As regards sanitary fittings under consideration there the Supreme Court at page 48 observed as follows :

"It cannot be denied that the business of a hotelier is carried on by adapting a building or premises in a suitable way to be used as a residential hotel where visitors come and stay and where there is arrangement for meals and other amenities are provided for their comfort and convenience. To have sanitary fittings, etc., in a bath room is one of the essential amenities or conveniences which are normally provided in any good hotel in the present times."

While referring to a decision of the Court of Appeal in Jarrold's case reported in [1963] 1 WLR 214, the Supreme Court observed :

"If the partitions in Jarrold's case [1963] 1 WLR 214 could be treated as having been used for the purpose of the business of the trader, it is incomprehensible how sanitary fittings can be said to have no connection with the business of the hotelier."

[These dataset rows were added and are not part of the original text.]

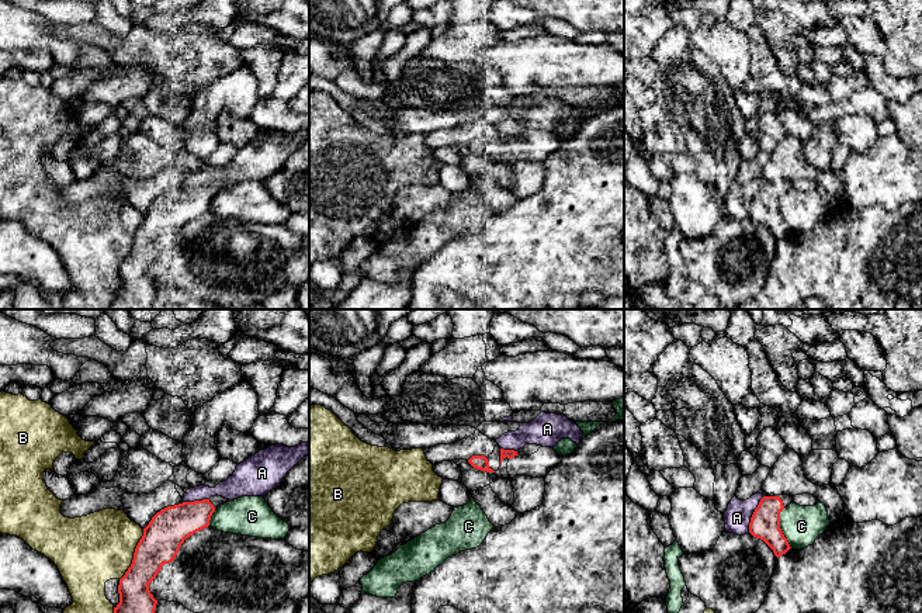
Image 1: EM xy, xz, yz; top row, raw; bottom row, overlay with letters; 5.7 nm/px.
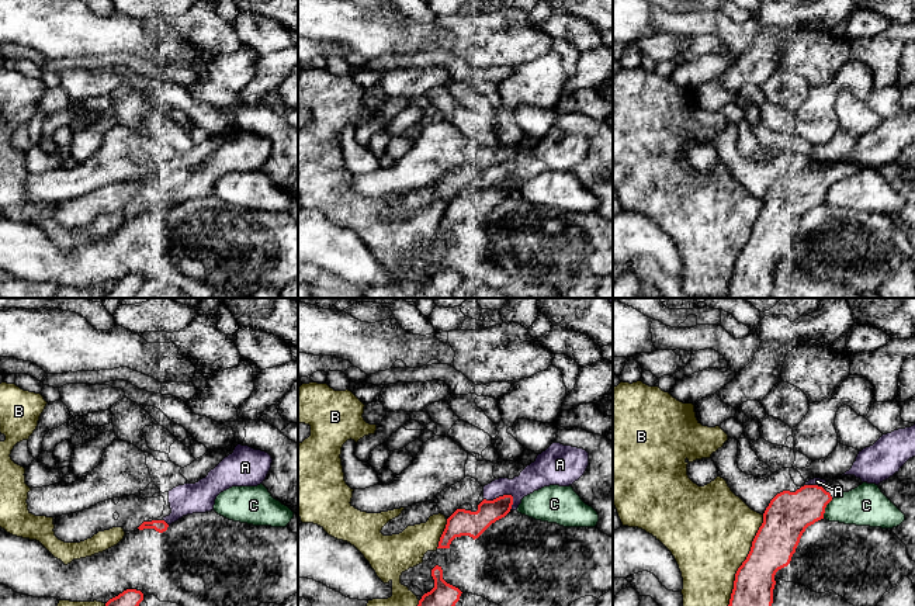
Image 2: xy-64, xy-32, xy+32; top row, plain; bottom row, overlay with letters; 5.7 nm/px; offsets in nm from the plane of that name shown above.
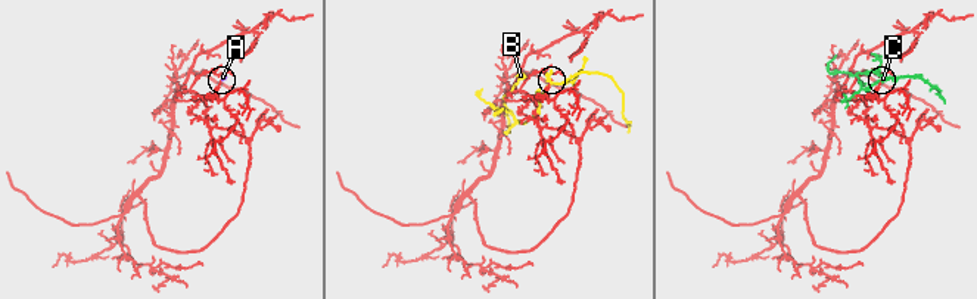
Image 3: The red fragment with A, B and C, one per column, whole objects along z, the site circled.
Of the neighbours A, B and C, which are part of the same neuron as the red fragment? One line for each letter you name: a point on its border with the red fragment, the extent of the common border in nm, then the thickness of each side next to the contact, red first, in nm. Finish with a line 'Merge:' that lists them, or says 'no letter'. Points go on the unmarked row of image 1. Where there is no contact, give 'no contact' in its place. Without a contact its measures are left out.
Merge: no letter

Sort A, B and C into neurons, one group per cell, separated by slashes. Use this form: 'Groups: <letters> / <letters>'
Groups: A / B / C

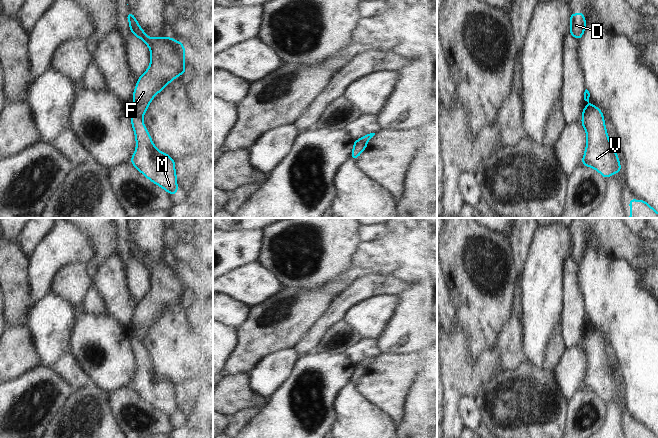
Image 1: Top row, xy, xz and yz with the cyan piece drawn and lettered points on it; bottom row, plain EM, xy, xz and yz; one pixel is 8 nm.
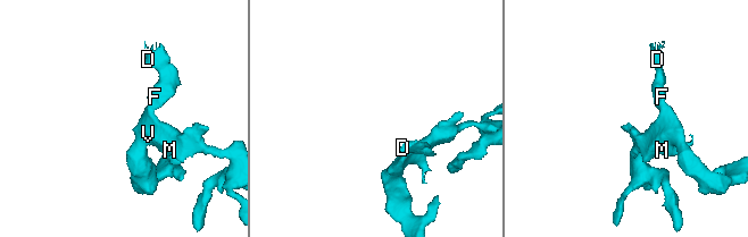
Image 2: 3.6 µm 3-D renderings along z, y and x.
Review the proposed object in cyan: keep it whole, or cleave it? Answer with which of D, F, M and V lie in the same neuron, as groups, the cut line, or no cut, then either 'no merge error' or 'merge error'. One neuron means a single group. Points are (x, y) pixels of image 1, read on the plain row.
D F / M V | xy (131, 334), (142, 341) | merge error

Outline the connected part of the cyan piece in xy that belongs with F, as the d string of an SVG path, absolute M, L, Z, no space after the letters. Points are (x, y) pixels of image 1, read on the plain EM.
M132 236L126 239L130 255L143 264L151 275L148 293L139 301L133 316L132 336L143 341L148 329L176 301L186 297L185 272L182 266L171 261L150 262L140 251Z

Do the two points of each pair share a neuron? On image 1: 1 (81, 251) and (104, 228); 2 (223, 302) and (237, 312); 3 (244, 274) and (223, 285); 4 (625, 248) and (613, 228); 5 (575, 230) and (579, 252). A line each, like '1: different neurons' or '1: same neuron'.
1: different neurons
2: same neuron
3: same neuron
4: same neuron
5: same neuron

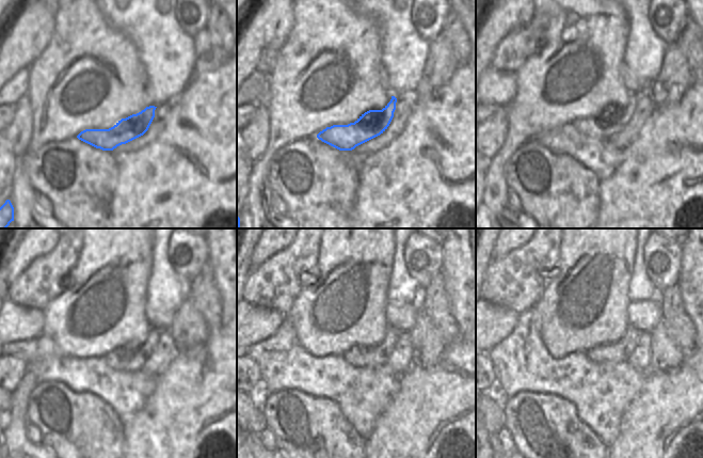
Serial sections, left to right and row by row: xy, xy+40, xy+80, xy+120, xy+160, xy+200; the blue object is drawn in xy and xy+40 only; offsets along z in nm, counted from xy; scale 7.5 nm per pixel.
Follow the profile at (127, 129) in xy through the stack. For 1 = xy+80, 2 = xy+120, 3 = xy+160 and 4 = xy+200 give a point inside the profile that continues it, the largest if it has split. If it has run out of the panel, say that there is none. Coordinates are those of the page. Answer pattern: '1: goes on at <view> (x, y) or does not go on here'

The term "plant" has been understood by the Gujarat High Court in Commissioner of Income-tax v. Elecon Engineering Co. Ltd. [1974] 96 ITR 672 (Guj) as including the drawings, patterns, blueprints, specifications, etc., as they formed the basis for manufacturing the machinery and they were, so to say, the basic tools of the assessee's trade. In holding that even drawings, etc., constituted "plant", the Gujarat High Court has gone into the meaning of the term "plant" very exhaustively. Even the fencing around an oil refinery has been construed as coming within the scope of the term "plant" in Commissioner of Income-tax v. Caltex Oil Refining (I) Ltd. [1976] 102 ITR 260 (Bom) and the safe deposit vault has been similarly taken, as coming within the scope of the word "plant" in Commissioner of Income-tax v. Union Bank of India Ltd. [1976] 102 ITR 270 (Bom). All these decisions would go to show clearly that the expression "plant" has to be construed in the context of particular kind of trade or manufacture carried on by the assessee and if in the context it could be taken as "plant" as understood in the popular sense it would be eligible for the allowance of depreciation and development rebate. It follows from the above that, in the present case the Tribunal acted rightly in holding the special reinforced concrete foundation as "plant" within the scope of section 43(3) of the Income-tax Act, 1961. The questions referred to us in these two references are answered in the affirmative and against the revenue. The assessee will be entitled to its costs. Counsel's fee one set--Rs. 500.